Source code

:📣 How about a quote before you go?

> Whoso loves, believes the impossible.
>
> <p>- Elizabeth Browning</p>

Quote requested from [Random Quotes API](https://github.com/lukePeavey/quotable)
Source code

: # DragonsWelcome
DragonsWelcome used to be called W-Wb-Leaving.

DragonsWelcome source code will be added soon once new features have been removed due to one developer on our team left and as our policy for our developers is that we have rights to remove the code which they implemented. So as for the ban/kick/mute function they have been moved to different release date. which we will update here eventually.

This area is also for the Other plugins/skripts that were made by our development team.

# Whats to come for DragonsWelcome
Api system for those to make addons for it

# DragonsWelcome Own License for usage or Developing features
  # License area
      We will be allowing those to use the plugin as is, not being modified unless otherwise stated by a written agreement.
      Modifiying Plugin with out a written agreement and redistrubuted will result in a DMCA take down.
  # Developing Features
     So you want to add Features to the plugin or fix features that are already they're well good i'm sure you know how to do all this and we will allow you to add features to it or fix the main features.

____

Task:
Word for word, copy out the entries.

Problem solution:
Source code

:📣 How about a quote before you go?

> Whoso loves, believes the impossible.
>
> <p>- Elizabeth Browning</p>

Quote requested from [Random Quotes API](https://github.com/lukePeavey/quotable)
Source code

: # DragonsWelcome
DragonsWelcome used to be called W-Wb-Leaving.

DragonsWelcome source code will be added soon once new features have been removed due to one developer on our team left and as our policy for our developers is that we have rights to remove the code which they implemented. So as for the ban/kick/mute function they have been moved to different release date. which we will update here eventually.

This area is also for the Other plugins/skripts that were made by our development team.

# Whats to come for DragonsWelcome
Api system for those to make addons for it

# DragonsWelcome Own License for usage or Developing features
  # License area
      We will be allowing those to use the plugin as is, not being modified unless otherwise stated by a written agreement.
      Modifiying Plugin with out a written agreement and redistrubuted will result in a DMCA take down.
  # Developing Features
     So you want to add Features to the plugin or fix features that are already they're well good i'm sure you know how to do all this and we will allow you to add features to it or fix the main features.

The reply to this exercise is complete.